(Collected data entries)
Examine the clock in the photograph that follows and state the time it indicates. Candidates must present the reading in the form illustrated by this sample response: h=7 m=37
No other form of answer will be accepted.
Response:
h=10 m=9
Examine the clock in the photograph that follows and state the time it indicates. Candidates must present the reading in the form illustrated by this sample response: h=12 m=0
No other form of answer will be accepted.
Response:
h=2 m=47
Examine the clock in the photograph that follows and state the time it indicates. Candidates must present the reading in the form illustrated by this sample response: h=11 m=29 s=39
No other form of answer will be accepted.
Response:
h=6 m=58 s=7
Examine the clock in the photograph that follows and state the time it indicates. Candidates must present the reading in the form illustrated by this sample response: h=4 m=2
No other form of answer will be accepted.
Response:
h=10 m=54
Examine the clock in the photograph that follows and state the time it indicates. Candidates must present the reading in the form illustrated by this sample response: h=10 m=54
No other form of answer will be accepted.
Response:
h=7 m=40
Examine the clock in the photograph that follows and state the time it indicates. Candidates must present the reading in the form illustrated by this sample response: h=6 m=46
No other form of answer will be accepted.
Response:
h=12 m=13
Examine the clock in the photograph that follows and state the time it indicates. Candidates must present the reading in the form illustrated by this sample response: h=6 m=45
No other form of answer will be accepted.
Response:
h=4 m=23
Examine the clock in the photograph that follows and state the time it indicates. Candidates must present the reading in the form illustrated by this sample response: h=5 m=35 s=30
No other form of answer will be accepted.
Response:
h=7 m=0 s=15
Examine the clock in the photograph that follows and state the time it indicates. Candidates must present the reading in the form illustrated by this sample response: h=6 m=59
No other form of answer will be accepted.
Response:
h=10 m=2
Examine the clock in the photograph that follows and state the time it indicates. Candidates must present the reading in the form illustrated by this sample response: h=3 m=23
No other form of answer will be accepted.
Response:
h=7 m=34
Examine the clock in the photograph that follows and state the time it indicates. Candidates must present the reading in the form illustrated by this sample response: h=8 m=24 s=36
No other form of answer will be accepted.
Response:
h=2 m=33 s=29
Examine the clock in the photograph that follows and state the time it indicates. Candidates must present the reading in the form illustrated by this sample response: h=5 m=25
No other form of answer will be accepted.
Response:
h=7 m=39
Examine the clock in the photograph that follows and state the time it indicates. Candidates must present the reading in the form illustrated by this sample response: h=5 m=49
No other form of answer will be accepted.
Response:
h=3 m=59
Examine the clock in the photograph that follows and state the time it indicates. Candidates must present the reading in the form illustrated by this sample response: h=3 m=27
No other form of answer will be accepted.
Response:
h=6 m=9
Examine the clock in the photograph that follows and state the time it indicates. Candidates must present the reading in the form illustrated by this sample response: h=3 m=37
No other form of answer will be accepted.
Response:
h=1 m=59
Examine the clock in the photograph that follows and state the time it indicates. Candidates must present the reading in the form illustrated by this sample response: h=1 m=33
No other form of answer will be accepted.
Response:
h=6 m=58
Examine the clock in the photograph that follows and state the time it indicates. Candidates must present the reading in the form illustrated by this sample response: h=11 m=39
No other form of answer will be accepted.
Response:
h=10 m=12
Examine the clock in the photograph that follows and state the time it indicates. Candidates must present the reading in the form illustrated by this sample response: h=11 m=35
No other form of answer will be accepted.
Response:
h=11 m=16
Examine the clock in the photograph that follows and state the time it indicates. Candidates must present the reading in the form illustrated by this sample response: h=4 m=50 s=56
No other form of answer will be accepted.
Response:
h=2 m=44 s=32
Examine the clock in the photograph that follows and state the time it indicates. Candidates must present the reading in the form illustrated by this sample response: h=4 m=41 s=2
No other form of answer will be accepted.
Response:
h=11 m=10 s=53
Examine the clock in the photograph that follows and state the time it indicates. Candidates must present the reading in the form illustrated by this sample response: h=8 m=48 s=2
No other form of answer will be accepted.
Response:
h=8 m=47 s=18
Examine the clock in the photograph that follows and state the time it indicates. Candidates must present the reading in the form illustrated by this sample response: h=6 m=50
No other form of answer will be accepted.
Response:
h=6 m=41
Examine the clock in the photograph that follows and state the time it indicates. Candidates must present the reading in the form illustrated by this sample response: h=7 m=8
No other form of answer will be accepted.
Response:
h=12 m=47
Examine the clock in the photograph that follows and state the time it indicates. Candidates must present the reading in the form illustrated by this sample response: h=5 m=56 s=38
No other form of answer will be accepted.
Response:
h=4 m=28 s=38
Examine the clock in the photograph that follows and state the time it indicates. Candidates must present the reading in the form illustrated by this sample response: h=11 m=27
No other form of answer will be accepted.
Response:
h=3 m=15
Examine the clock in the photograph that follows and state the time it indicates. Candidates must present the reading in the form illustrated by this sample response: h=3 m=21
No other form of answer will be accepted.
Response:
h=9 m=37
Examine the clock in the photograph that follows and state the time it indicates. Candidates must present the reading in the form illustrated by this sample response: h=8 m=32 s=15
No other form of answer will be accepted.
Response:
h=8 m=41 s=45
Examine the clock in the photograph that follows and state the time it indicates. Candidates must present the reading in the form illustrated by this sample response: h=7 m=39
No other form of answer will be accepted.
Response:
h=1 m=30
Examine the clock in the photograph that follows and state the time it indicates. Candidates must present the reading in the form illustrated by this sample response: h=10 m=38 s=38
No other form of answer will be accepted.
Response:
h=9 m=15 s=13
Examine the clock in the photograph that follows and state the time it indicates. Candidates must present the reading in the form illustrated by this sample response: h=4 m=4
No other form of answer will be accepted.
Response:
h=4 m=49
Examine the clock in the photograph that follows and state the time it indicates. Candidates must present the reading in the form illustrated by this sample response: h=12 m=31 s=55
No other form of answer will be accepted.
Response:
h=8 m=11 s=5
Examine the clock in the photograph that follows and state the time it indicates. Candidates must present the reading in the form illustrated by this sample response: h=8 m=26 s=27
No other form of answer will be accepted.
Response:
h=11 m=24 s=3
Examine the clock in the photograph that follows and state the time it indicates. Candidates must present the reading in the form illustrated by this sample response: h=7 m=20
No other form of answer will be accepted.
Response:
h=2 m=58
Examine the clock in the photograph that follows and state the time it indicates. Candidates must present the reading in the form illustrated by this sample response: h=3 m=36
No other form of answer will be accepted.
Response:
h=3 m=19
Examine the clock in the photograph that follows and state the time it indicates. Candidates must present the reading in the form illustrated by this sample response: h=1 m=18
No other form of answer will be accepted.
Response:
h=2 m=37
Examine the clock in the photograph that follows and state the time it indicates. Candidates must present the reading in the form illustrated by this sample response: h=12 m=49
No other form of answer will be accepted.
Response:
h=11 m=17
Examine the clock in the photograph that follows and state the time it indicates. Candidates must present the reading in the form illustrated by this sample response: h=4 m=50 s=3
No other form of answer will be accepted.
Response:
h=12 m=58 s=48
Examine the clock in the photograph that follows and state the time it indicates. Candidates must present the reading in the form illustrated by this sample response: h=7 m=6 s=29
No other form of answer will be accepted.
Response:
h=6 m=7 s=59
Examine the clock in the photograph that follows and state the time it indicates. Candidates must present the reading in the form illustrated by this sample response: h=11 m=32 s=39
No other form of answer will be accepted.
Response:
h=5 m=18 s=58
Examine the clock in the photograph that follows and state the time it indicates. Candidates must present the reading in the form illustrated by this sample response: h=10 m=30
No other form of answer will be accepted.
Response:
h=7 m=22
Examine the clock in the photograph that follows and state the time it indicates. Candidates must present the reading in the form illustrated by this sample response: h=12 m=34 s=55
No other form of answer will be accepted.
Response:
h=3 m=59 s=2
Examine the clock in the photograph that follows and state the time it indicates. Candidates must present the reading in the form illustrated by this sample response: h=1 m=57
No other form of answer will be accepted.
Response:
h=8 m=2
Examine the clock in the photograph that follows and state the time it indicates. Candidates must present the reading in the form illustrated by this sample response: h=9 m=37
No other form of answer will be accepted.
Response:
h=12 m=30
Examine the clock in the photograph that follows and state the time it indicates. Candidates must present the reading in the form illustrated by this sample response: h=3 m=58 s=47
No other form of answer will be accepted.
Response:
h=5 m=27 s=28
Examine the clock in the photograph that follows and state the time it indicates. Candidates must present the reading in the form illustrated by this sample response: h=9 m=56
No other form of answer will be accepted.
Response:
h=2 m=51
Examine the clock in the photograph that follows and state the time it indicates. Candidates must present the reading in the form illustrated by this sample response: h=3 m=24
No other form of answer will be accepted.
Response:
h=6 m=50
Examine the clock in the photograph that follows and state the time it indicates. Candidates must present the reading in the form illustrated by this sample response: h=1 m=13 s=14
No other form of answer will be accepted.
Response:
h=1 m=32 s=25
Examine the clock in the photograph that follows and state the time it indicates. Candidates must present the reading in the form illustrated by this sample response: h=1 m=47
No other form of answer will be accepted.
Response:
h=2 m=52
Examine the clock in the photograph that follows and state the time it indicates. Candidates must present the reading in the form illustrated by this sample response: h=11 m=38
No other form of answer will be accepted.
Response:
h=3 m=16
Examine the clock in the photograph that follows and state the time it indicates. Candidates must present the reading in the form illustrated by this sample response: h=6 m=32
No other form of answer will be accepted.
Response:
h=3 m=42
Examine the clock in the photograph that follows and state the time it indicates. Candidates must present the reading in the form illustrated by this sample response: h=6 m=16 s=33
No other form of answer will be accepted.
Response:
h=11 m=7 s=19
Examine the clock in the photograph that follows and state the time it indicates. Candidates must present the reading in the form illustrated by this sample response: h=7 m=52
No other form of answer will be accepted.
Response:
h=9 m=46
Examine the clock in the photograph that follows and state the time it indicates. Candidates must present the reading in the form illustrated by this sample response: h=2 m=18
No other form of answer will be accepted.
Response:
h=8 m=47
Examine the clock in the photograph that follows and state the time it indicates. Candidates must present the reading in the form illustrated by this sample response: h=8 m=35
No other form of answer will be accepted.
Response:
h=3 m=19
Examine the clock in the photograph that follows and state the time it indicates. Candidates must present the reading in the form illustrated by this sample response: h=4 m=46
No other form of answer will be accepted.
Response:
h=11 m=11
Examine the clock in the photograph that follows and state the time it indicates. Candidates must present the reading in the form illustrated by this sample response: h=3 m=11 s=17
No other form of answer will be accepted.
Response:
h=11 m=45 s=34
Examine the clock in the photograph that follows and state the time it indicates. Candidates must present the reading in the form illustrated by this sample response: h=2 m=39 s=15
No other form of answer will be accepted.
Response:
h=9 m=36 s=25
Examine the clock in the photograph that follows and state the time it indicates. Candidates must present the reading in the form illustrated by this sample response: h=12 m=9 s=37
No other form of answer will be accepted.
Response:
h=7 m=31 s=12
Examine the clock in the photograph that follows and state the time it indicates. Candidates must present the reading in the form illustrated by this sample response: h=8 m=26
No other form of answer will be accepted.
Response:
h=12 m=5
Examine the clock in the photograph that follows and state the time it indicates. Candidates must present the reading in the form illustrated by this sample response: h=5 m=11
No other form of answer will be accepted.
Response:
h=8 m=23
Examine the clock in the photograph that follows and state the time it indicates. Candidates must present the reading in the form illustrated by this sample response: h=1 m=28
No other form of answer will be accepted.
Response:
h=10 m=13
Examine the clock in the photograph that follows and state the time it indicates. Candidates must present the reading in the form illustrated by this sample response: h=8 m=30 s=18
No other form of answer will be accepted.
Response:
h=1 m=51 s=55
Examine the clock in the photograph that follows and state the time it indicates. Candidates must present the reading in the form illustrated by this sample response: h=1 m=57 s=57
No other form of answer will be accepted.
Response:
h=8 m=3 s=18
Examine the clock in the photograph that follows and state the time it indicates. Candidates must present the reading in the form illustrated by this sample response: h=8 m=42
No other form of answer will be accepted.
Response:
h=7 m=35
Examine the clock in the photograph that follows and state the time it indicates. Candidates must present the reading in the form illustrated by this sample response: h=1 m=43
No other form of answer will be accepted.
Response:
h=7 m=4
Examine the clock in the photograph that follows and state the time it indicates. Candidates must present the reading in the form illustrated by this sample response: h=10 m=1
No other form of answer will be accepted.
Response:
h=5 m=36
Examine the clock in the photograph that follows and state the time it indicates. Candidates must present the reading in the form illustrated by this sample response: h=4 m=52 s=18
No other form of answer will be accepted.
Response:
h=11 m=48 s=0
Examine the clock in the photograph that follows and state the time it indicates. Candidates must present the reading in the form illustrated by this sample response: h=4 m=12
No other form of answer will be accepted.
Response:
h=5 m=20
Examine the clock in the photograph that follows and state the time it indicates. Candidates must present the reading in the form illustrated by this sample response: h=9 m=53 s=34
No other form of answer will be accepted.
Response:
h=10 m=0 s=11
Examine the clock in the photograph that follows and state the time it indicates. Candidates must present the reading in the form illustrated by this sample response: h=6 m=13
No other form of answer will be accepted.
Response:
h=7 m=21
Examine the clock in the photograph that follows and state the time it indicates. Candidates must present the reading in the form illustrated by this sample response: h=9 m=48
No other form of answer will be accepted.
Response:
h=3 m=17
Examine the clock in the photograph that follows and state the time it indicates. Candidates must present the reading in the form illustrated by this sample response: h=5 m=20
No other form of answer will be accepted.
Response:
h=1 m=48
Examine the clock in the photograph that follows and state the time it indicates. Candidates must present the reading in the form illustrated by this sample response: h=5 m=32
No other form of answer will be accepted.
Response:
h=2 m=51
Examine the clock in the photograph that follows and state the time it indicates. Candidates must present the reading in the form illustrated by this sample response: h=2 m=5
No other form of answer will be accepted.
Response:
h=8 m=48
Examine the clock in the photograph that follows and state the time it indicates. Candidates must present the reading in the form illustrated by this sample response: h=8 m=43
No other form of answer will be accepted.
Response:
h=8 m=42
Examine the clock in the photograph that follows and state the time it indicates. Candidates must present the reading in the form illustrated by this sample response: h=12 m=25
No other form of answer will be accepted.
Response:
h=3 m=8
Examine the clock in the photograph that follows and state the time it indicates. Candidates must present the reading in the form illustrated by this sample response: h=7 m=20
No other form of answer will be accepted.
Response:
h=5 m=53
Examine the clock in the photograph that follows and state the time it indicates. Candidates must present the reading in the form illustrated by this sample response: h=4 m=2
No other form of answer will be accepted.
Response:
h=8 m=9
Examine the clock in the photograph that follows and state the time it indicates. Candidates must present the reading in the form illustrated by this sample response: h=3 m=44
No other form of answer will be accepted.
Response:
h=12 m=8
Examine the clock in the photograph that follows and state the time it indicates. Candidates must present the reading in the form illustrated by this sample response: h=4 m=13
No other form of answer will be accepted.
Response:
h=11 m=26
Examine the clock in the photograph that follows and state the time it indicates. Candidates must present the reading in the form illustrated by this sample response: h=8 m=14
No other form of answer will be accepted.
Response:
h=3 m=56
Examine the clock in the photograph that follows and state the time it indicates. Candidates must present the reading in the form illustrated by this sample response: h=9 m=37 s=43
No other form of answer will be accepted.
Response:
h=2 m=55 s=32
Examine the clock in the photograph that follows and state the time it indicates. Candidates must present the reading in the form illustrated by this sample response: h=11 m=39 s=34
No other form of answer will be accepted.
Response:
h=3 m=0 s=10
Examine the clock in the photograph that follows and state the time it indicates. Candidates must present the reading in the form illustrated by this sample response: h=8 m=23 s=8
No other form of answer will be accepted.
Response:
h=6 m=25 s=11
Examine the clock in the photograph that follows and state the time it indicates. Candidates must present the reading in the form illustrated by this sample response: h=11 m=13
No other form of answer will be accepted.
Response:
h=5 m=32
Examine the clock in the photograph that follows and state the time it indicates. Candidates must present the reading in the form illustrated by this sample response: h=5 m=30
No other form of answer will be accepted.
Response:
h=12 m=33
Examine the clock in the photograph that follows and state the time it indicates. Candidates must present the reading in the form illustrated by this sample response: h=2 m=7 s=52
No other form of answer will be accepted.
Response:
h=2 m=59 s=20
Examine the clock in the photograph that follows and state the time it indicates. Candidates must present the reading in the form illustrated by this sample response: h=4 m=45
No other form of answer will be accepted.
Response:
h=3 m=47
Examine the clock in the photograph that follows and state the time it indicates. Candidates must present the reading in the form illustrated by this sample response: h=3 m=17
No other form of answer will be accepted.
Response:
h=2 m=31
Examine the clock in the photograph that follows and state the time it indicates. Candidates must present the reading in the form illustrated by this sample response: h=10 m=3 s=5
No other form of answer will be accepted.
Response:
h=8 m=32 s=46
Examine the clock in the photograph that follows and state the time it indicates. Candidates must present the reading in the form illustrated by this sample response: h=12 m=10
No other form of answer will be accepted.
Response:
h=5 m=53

Problem to work on
Copy out, word for word, the stretch of the records from the line containing "response: h=8 m=14" through the line containing "h=6 m=25 s=11", including both of those lines.

Solution
Examine the clock in the photograph that follows and state the time it indicates. Candidates must present the reading in the form illustrated by this sample response: h=8 m=14
No other form of answer will be accepted.
Response:
h=3 m=56
Examine the clock in the photograph that follows and state the time it indicates. Candidates must present the reading in the form illustrated by this sample response: h=9 m=37 s=43
No other form of answer will be accepted.
Response:
h=2 m=55 s=32
Examine the clock in the photograph that follows and state the time it indicates. Candidates must present the reading in the form illustrated by this sample response: h=11 m=39 s=34
No other form of answer will be accepted.
Response:
h=3 m=0 s=10
Examine the clock in the photograph that follows and state the time it indicates. Candidates must present the reading in the form illustrated by this sample response: h=8 m=23 s=8
No other form of answer will be accepted.
Response:
h=6 m=25 s=11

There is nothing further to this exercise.